Give me five
Franz Schubert as a young man.
Until yesterday, I always
thought that a quintet was either a group of five musicians, or a piece of music
written for them. It seems that Quintet was also the name of a science
fiction film made in 1979 and set during some future ice age. But by all
accounts, the movie was rather heavy going. Confusingly, there’s also a movie
called Quartet made in 2012, directed by Dustin Hoffman and set in a
retirement home for former professional musicians.
In classical music, a
quintet can be made up of any instruments you care to name, but in practice it
comes down to a handful of tried-and-trusted combinations. During the last few
decades there’s been a dramatic increase in the number of brass quintets and
woodwind quintets but in contrast, the string quintet can be traced back to
early years of the seventeenth century. A string quintet is usually a standard
quartet (two violins, a viola, and a cello) supplemented by a fifth instrument,
which is nearly always an additional viola, cello or double bass. Despite the
fact that Luigi Boccherini managed to write over a hundred quintets, the form
has always been less popular among composers. Mozart for example, wrote a
couple of dozen string quartets but only six string quintets.
While the piano trio and
piano quartet were well-established in the eighteenth century, the piano quintet
didn’t come into its own until the middle of the nineteenth. It can be traced
back to the late classical period, when piano concertos were sometimes
transcribed for piano with string quartet accompaniment. During the
mid-nineteenth century, the instrumentation of the piano quintet settled down to
piano and string quartet and has remained the same ever since. Many earlier
piano quintets, especially those before the 1820s were scored for piano, violin,
viola, cello, and double bass. One of the best-loved works of this type owes
its fame to a song about a fish.
Franz Schubert (1797-1828): Quintet in A major (“The
Trout”).
Juhani Lagerspetz (piano), Sini Simonen (vln), Steven Dann (vla), Franz Ortner
(vc), Michael Seifried (db). (Duration: 40:38; Video: 1080p HD)
It seems odd to name a
quintet after a fish, but as with most things, there’s an explanation. Schubert
wrote this work in 1819 when he was twenty-two years old and the fourth movement
is a set of variations on his song Die Forelle (“The Trout”) which he
wrote a couple of years earlier. Schubert was perhaps best-known in Vienna as a
song-writer and the song Die Forelle was something of a hit there. The
quintet wasn’t published until a year after his death at the age of thirty-one.

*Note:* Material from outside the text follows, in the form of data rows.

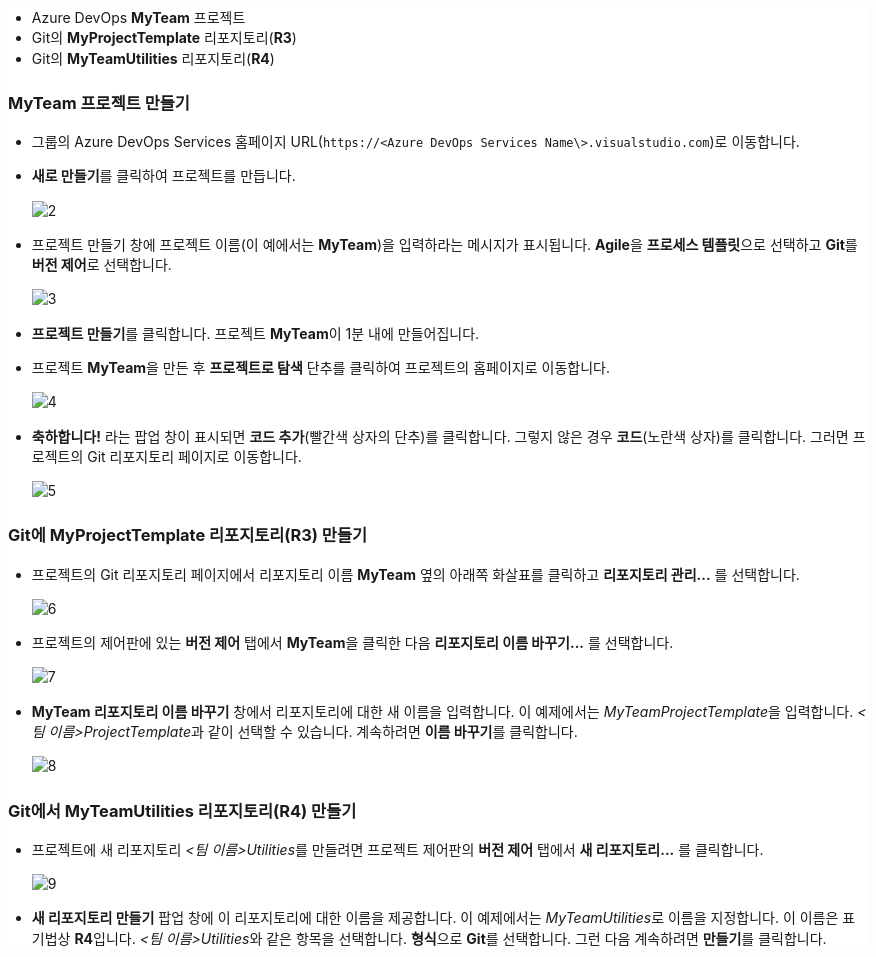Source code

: - Azure DevOps **MyTeam** 프로젝트
- Git의 **MyProjectTemplate** 리포지토리(**R3**)
- Git의 **MyTeamUtilities** 리포지토리(**R4**)

### <a name="create-the-myteam-project"></a>MyTeam 프로젝트 만들기

- 그룹의 Azure DevOps Services 홈페이지 URL(`https://<Azure DevOps Services Name\>.visualstudio.com`)로 이동합니다. 
- **새로 만들기**를 클릭하여 프로젝트를 만듭니다. 

    ![2](./media/team-lead-tasks/team-leads-2-create-new-team.png)

- 프로젝트 만들기 창에 프로젝트 이름(이 예에서는 **MyTeam**)을 입력하라는 메시지가 표시됩니다. **Agile**을 **프로세스 템플릿**으로 선택하고 **Git**를 **버전 제어**로 선택합니다. 

    ![3](./media/team-lead-tasks/team-leads-3-create-new-team-2.png)

- **프로젝트 만들기**를 클릭합니다. 프로젝트 **MyTeam**이 1분 내에 만들어집니다. 

- 프로젝트 **MyTeam**을 만든 후 **프로젝트로 탐색** 단추를 클릭하여 프로젝트의 홈페이지로 이동합니다. 

    ![4](./media/team-lead-tasks/team-leads-4-create-new-team-3.png)

- **축하합니다!** 라는 팝업 창이 표시되면 **코드 추가**(빨간색 상자의 단추)를 클릭합니다. 그렇지 않은 경우 **코드**(노란색 상자)를 클릭합니다. 그러면 프로젝트의 Git 리포지토리 페이지로 이동합니다. 

    ![5](./media/team-lead-tasks/team-leads-5-team-project-home.png)

### <a name="create-the-myprojecttemplate-repository-r3-on-git"></a>Git에 MyProjectTemplate 리포지토리(R3) 만들기

- 프로젝트의 Git 리포지토리 페이지에서 리포지토리 이름 **MyTeam** 옆의 아래쪽 화살표를 클릭하고 **리포지토리 관리...** 를 선택합니다.

    ![6](./media/team-lead-tasks/team-leads-6-rename-team-project-repo.png)

- 프로젝트의 제어판에 있는 **버전 제어** 탭에서 **MyTeam**을 클릭한 다음 **리포지토리 이름 바꾸기...** 를 선택합니다. 

    ![7](./media/team-lead-tasks/team-leads-7-rename-team-project-repo-2.png)

- **MyTeam 리포지토리 이름 바꾸기** 창에서 리포지토리에 대한 새 이름을 입력합니다. 이 예제에서는 *MyTeamProjectTemplate*을 입력합니다. *<팀 이름\>ProjectTemplate*과 같이 선택할 수 있습니다. 계속하려면 **이름 바꾸기**를 클릭합니다.

    ![8](./media/team-lead-tasks/team-leads-8-rename-team-project-repo-3.png)

### <a name="create-the-myteamutilities-repository-r4-on-git"></a>Git에서 MyTeamUtilities 리포지토리(R4) 만들기

- 프로젝트에 새 리포지토리 *<팀 이름\>Utilities*를 만들려면 프로젝트 제어판의 **버전 제어** 탭에서 **새 리포지토리...** 를 클릭합니다.  

    ![9](./media/team-lead-tasks/team-leads-9-create-team-utilities.png)

- **새 리포지토리 만들기** 팝업 창에 이 리포지토리에 대한 이름을 제공합니다. 이 예제에서는 *MyTeamUtilities*로 이름을 지정합니다. 이 이름은 표기법상 **R4**입니다. *<팀 이름\>Utilities*와 같은 항목을 선택합니다. **형식**으로 **Git**를 선택합니다. 그런 다음 계속하려면 **만들기**를 클릭합니다.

Schubert the song-writer is very much in evidence in this thoroughly joyful
work.
The video is about as
visually unexciting as they come. One camera, same shot. But the playing is so
good that I hardly noticed because it’s not much different to the view you get
sitting in a concert hall. Incidentally, you might be interested to seek out
Schubert’s last chamber work, his String Quintet in C major which was completed
two months before his death. It’s his only string quintet, and perhaps one of
the greatest pieces of chamber music of all time.

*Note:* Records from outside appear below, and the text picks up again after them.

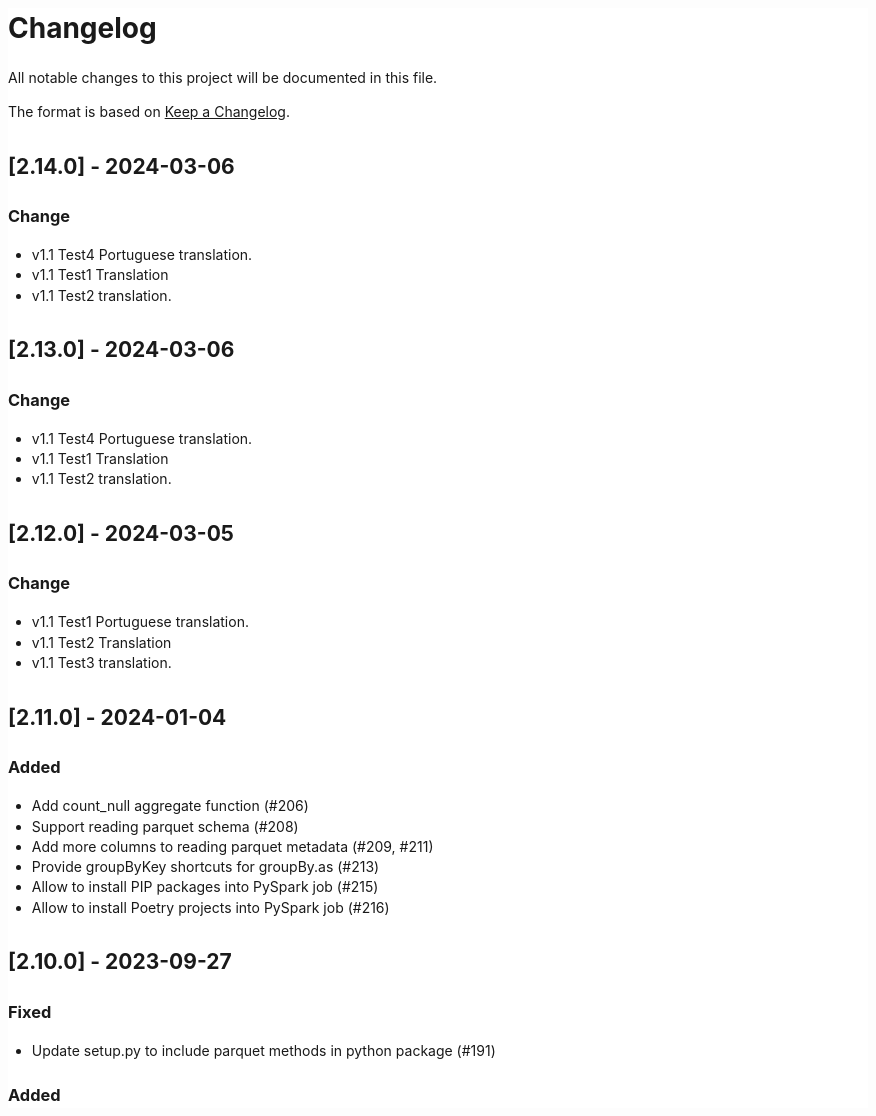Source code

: # Changelog
All notable changes to this project will be documented in this file.

The format is based on [Keep a Changelog](https://keepachangelog.com/en/1.0.0/).

## [2.14.0] - 2024-03-06

### Change

- v1.1 Test4 Portuguese translation.
- v1.1 Test1 Translation
- v1.1 Test2 translation.

## [2.13.0] - 2024-03-06

### Change

- v1.1 Test4 Portuguese translation.
- v1.1 Test1 Translation
- v1.1 Test2 translation.

## [2.12.0] - 2024-03-05

### Change

- v1.1 Test1 Portuguese translation.
- v1.1 Test2 Translation
- v1.1 Test3 translation.

## [2.11.0] - 2024-01-04

### Added

- Add count_null aggregate function (#206)
- Support reading parquet schema (#208)
- Add more columns to reading parquet metadata (#209, #211)
- Provide groupByKey shortcuts for groupBy.as (#213)
- Allow to install PIP packages into PySpark job (#215)
- Allow to install Poetry projects into PySpark job (#216)

## [2.10.0] - 2023-09-27

### Fixed

- Update setup.py to include parquet methods in python package (#191)

### Added
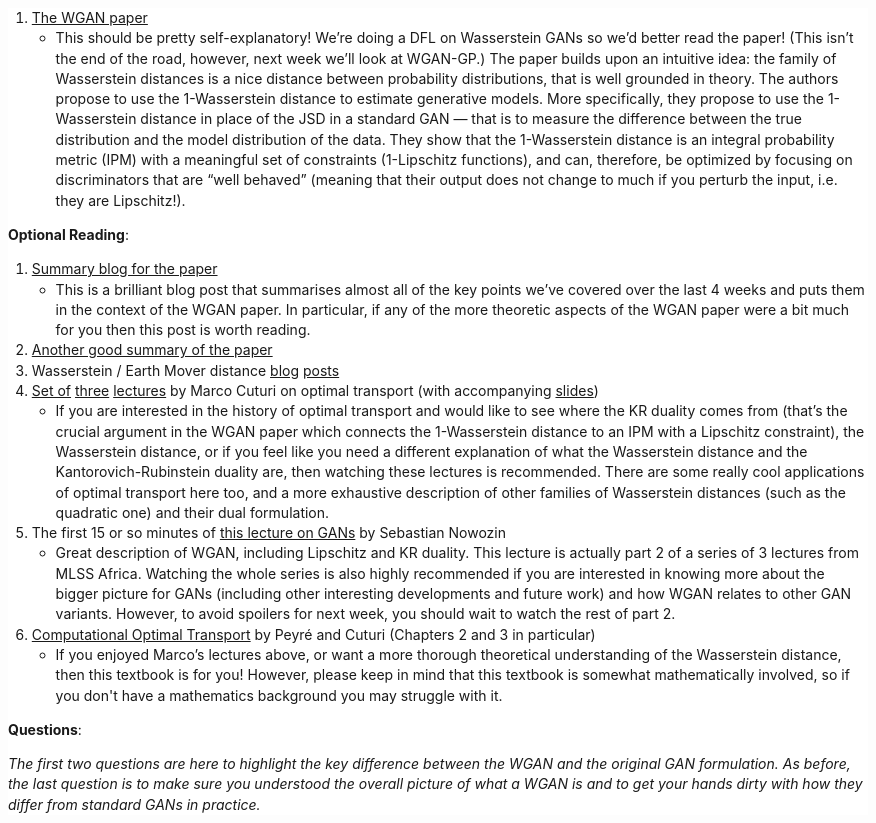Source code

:   1. [The WGAN paper](https://arxiv.org/pdf/1701.07875.pdf)
      * This should be pretty self-explanatory! We’re doing a DFL on Wasserstein GANs so we’d better read the paper! (This isn’t the end of the road, however, next week we’ll look at WGAN-GP.) The paper builds upon an intuitive idea: the family of Wasserstein distances is a nice distance between probability distributions, that is well grounded in theory. The authors propose to use the 1-Wasserstein distance to estimate generative models. More specifically, they propose to use the 1-Wasserstein distance in place of the JSD in a standard GAN &#8212; that is to measure the difference between the true distribution and the model distribution of the data. They show that the 1-Wasserstein distance is an integral probability metric (IPM) with a meaningful set of constraints (1-Lipschitz functions), and can, therefore, be optimized by focusing on discriminators that are “well behaved” (meaning that their output does not change to much if you perturb the input, i.e. they are Lipschitz!).

  **Optional Reading**:

  1. [Summary blog for the paper](https://www.alexirpan.com/2017/02/22/wasserstein-gan.html)
      * This is a brilliant blog post that summarises almost all of the key points we’ve covered over the last 4 weeks and puts them in the context of the WGAN paper. In particular, if any of the more theoretic aspects of the WGAN paper were a bit much for you then this post is worth reading.
  2. [Another good summary of the paper](https://mindcodec.ai/2018/09/23/an-intuitive-guide-to-optimal-transport-part-ii-the-wasserstein-gan-made-easy/)
  3. Wasserstein / Earth Mover distance [blog](https://vincentherrmann.github.io/blog/wasserstein/) [posts](https://mindcodec.ai/2018/09/19/an-intuitive-guide-to-optimal-transport-part-i-formulating-the-problem/)
  4. [Set of](https://www.youtube.com/watch?v=6iR1E6t1MMQ) [three](https://www.youtube.com/watch?v=1ZiP_7kmIoc) [lectures](https://www.youtube.com/watch?v=SZHumKEhgtA) by Marco Cuturi on optimal transport (with accompanying [slides](https://drive.google.com/file/d/1oYX41dIAXhU6EShcid6eYrrK7svi5NXW/view))
      * If you are interested in the history of optimal transport and would like to see where the KR duality comes from (that’s the crucial argument in the WGAN paper which connects the 1-Wasserstein distance to an IPM with a Lipschitz constraint), the Wasserstein distance, or if you feel like you need a different explanation of what the Wasserstein distance and the Kantorovich-Rubinstein duality are, then watching these lectures is recommended. There are some really cool applications of optimal transport here too, and a more exhaustive description of other families of Wasserstein distances (such as the quadratic one) and their dual formulation.
  5. The first 15 or so minutes of [this lecture on GANs](https://www.youtube.com/watch?v=eDWjfrD7nJY) by Sebastian Nowozin
      * Great description of WGAN, including Lipschitz and KR duality. This lecture is actually part 2 of a series of 3 lectures from MLSS Africa. Watching the whole series is also highly recommended if you are interested in knowing more about the bigger picture for GANs (including other interesting developments and future work) and how WGAN relates to other GAN variants. However, to avoid spoilers for next week, you should wait to watch the rest of part 2.
  6. [Computational Optimal Transport](https://arxiv.org/pdf/1803.00567.pdf) by Peyré and Cuturi (Chapters 2 and 3 in particular)
      * If you enjoyed Marco’s lectures above, or want a more thorough theoretical understanding of the Wasserstein distance, then this textbook is for you! However, please keep in mind that this textbook is somewhat mathematically involved, so if you don't have a mathematics background you may struggle with it.

  **Questions**:

  _The first two questions are here to highlight the key difference between the WGAN and the original GAN formulation. As before, the last question is to make sure you understood the overall picture of what a WGAN is and to get your hands dirty with how they differ from standard GANs in practice._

Wolfgang Amadeus Mozart (1756-1791): Clarinet Quintet in A
major, K581.
Ruokai Chen (clt), Old City String Quartet (Duration 30:50; Video 720p HD)
Mozart wrote two major
works for clarinet which are still in the repertoire today, the concerto and the
quintet. They were both written for Anton Stadler, one of the leading Viennese
woodwind players of the day. Mozart completed the quintet in September 1789 and
it was first performed the following December. Incidentally, both works were
written for the basset-clarinet which has an extended lower range.
In many ways, this is a
brilliant work which draws on Mozart’s enormous skills in song-writing, drama
and harmony. The Larghetto which forms the slow second movement is
stunningly beautiful. But even so, the last movement has always struck me as a
repetitive series of variations on a singularly banal tune. The lugubrious
third variation with its tiresome viola solo sounds like a lapse of taste on
Mozart’s part. I have the score in front of me and can’t help wondering
whatever he was up to. But perhaps poor old Wolfgang had been on the bottle
that day and was just a bit zonked.
The Old City String
Quartet (now the Dover Quartet) is made up of young musicians from The Curtis
Institute of Music in Philadelphia. Clarinetist Ruokai Chen gives a lovely
performance. He’s not yet in the class of clarinetists like Martin Fröst or the
late Reginald Kell and Jack Brymer, but he’s exceptionally good. Oh yes, I’ve
just discovered that there’s yet another movie called Quartet made in
1981 and set in Paris. It’s all becoming too confusing.